Even without any specific assumptions about how neuronal "value" is calculated and how information describing that value is distributed, we can use the idea of a supply/demand economy to explain some aspects of cortical plasticity. For example, if certain neurons are destroyed, for instance by disease, often other nearby neurons will take over the functionality of the destroyed neurons. We can interpret this as being caused by the demand for the information previously supplied by the destroyed neurons increasing, so that said information has a higher value in the market, which then leads other neurons to switch over to supplying that information themselves, whereas previously those neurons would not have bothered to supply it, because the original (now destroyed) suppliers were more competitive at doing so.
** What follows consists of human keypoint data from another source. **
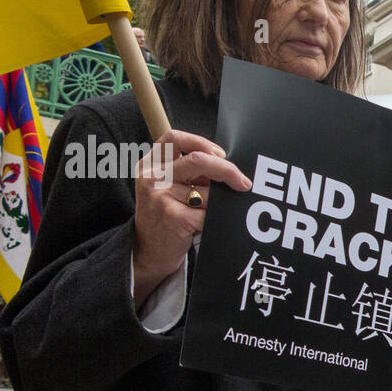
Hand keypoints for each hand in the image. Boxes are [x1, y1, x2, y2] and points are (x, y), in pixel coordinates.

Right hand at [132, 130, 250, 306]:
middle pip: (198, 160)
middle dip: (227, 170)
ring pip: (208, 193)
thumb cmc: (165, 216)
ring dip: (217, 205)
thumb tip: (228, 166)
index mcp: (150, 164)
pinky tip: (204, 227)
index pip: (174, 138)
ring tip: (204, 215)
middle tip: (243, 182)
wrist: (148, 252)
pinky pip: (208, 215)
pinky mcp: (173, 217)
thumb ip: (189, 173)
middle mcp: (152, 177)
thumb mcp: (167, 187)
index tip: (220, 155)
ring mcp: (160, 197)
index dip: (201, 143)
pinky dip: (214, 221)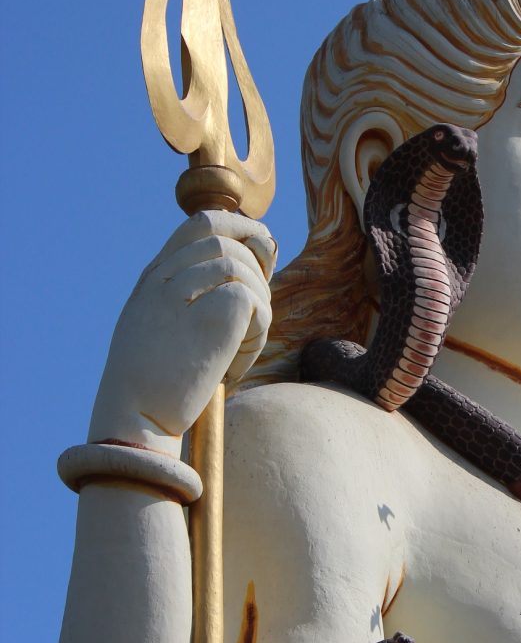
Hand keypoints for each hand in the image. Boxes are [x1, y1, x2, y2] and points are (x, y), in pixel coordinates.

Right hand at [88, 211, 275, 450]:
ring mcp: (184, 290)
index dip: (239, 227)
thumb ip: (195, 292)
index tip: (261, 253)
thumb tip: (255, 266)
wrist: (136, 419)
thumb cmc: (153, 384)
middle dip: (257, 266)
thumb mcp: (165, 326)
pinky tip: (234, 362)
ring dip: (256, 308)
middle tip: (254, 312)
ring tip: (235, 350)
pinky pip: (254, 301)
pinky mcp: (211, 314)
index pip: (201, 223)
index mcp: (154, 277)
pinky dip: (257, 333)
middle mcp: (165, 276)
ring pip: (245, 268)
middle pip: (227, 238)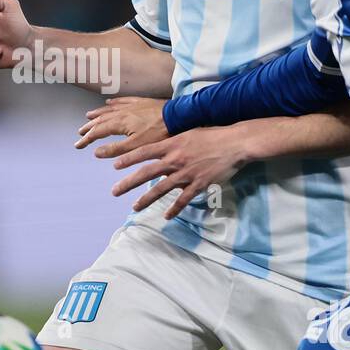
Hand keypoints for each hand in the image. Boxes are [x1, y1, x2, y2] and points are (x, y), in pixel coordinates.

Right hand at [76, 96, 168, 156]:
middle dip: (89, 127)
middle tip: (80, 133)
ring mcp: (131, 106)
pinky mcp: (141, 102)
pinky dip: (113, 103)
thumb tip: (96, 152)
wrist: (178, 116)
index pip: (98, 132)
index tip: (78, 145)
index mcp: (119, 123)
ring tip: (89, 116)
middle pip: (101, 119)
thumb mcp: (136, 146)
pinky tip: (109, 103)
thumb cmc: (159, 133)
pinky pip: (122, 101)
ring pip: (109, 109)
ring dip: (98, 113)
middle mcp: (122, 112)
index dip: (86, 139)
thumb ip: (115, 149)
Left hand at [108, 127, 247, 218]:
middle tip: (114, 191)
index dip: (128, 159)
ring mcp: (186, 173)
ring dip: (146, 199)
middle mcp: (175, 160)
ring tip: (134, 207)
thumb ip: (174, 143)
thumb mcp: (188, 133)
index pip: (144, 152)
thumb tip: (162, 149)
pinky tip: (166, 216)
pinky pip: (183, 200)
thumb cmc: (213, 135)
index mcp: (172, 145)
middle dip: (128, 182)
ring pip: (161, 189)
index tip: (115, 165)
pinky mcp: (199, 184)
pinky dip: (174, 209)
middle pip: (146, 172)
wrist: (234, 143)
The most well-known theory about how local interactions between neurons determine changes in neuronal connections is that of Donald Hebbs. The theory is sometimes summed up as "neurons that fire together wire together". We can consider whether this has a plausible economic interpretation.
For example, consider an input neuron X whose firing is somewhat correlated with the firing of the neuron Y that it sends information to, and suppose (for this example) that it is connected by an excitatory synapse. The Hebbian theory predicts that the connection from neuron X to neuron Y will be strengthened because of this correlation (so whatever mechanism it is that determines the strengthening, this mechanism must involve the detection of the relevant correlation).
From an economic point of view, if neuron Y is performing a certain task, and neuron X is correlated with it, it is plausible that neuron X might be supplying information that is relevant to whatever it is that neuron Y is doing. If this is a valid assumption, then we have a local mechanism that is consistent with an economic interpretation of cortical learning and plasticity.
I suspect that one simple mechanism is not enough to explain everything that goes on in the brain, and that the rules of economics might be different for neurons performing qualitatively different kinds of tasks, for example neurons involved in decision-making as compared to neurons involved in perception. There may also be more global indicators of value that are relevant in some situations, for example our perception of pleasure and pain which represent information about overall success at satisfying biological goals. But a value-based theory does seem to be one kind of theory that can provide a framework for explaining how a neuron can "know what to do", even though "what a neuron does" is something that is intrinsically variable, and which seems to vary as a result of the very processes that occur when each neuron in the network attempts to do its own job "better".